Notre bien-aimée Mère avait une dévotion filiale envers la très sainte Vierge, qu'elle appelait sa bonne Mère du ciel. Abandonnée à Elle, les plus affreuses tortures lui semblaient peu de chose. Nous l'avons vu, ma Révérende Mère, en des circonstances que nous ne pouvons taire. Nous devons ce touchant hommage à la Reine du Carmel, cet aveu à chacun des membres de notre saint Ordre, que nous croirions priver, en l'omettant, d'un exemple qui rappelle les commencements de notre chère Réforme, ce doux berceau de Saint-Joseph d'Avila, où Marie de Saint-Jérôme, nièce de notre séraphique Mère, s'endormit du sommeil des saints.
Comme pour sa sainte devancière dans la Religion du Carmel, nous pourrions dire avec Ribera : « Le diamant précieux que Notre Seigneur laissa tomber des trésors infinis de son amour fut un mal affreux dont longtemps notre chère Mère garda le secret au plus intime  de son coeur. Forcée enfin par la sainte obéissance, elle doit se soumettre au remède cruel qui peut seul guérir son mal. Deux fois elle livre son corps au fer des médecins avec « le même transport de joie» (tout intérieure et calme) qu'elle l'aurait livré au fer des bourreaux. Elle voit la mort et l'affronte, l'oeil au ciel, le front serein, la pensée en Dieu. »
Les hommes de l'art la quittent étonnés, ravis, et disent bien haut le trésor de sainteté que possède notre Carmel. Partout, de tous côtés, arrivent des témoignages de sympathie, d'attachement, d'admiration. Elle seule s'en étonne, tout en sentant bien profondément ces délicatesses de la charité. Ah ! c'est que notre sainte Prieure s'est toujours ignorée!...
Ne pourrions-nous pas, ma Révérende Mère, lui appliquer ces mots de l'illustre solitaire de Bethléem, son cher saint Patron ? « Plus elle s'abaisse, plus aussi le Christ l'élève, elle se cache et ne peut être cachée.

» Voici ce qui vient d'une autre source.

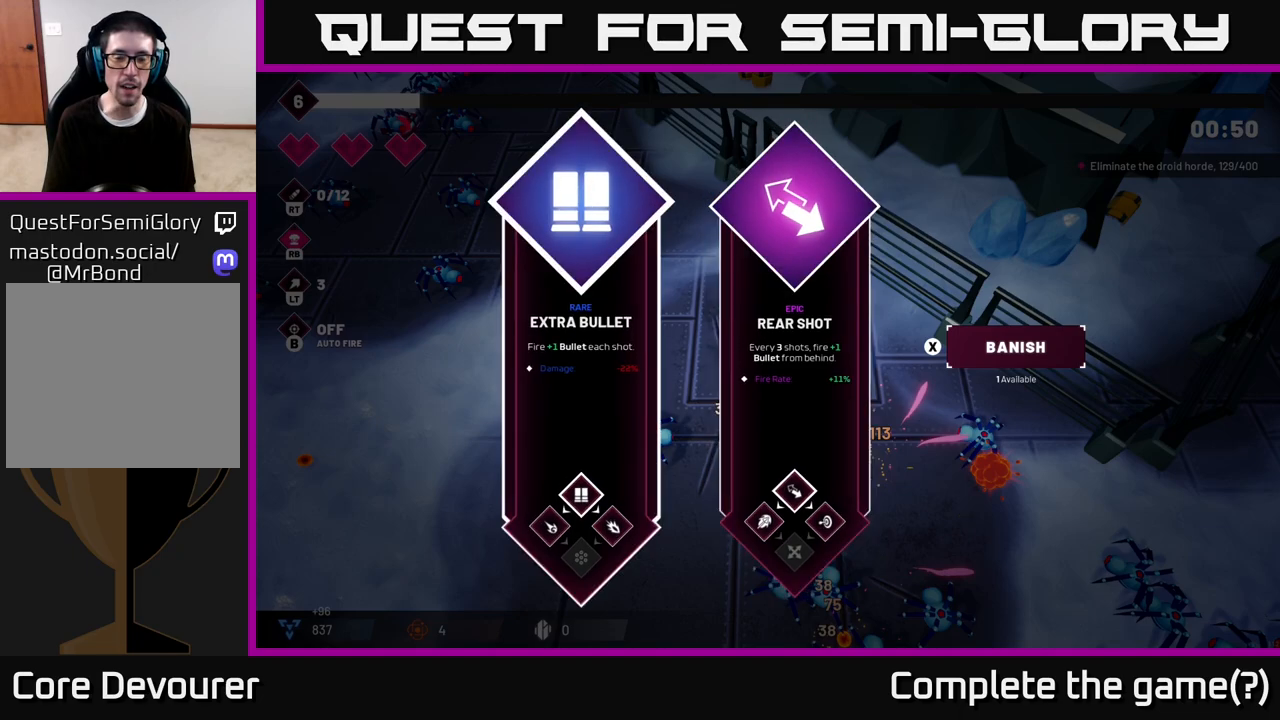
{"buttons": [], "left_stick": "center", "right_stick": "center", "events": [[217, "left_stick", "right"], [433, "left_stick", "center"]]}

Elle fuit la gloire et l'acquiert en fuyant, parce que la gloire suit la vertu, comme étant son ombre, et que, en méprisant ceux qui la cherchent, elle cherche ceux qui la méprisent. »
En effet, ma Révérende Mère, notre bien-aimée Mère avait su bien vite conquérir l'estime, l'affection, la vénération, dirons-nous, de ceux qui l'approchaient, soit par lettre, soit à la grille. Son extérieur peu démonstratif, assez froid, son extrême réserve n'étaient pas un obstacle à cet élan qu'elle inspirait. On sentait que sous ce voile de religieuse modestie, dont elle s'entourait, battait un coeur profondément dévoué et sensible à la plus légère souffrance, quelle qu'en fût la nature.
Que nous voudrions qu'il nous, fût possible d'exprimer à tous et à chacun notre profonde et vive gratitude pour ces hommages rendus à notre regrettée Mère ! Que nos chers Carmels, tout particulièrement, trouvent ici l'expression la plus sentie de notre fraternelle reconnaissance. La Mère si tendrement aimée que nous pleurons, du haut du ciel, où toutes nos âmes la voient et la sentent déjà, se chargera, nous l'espérons, d'acquitter la dette de nos coeurs.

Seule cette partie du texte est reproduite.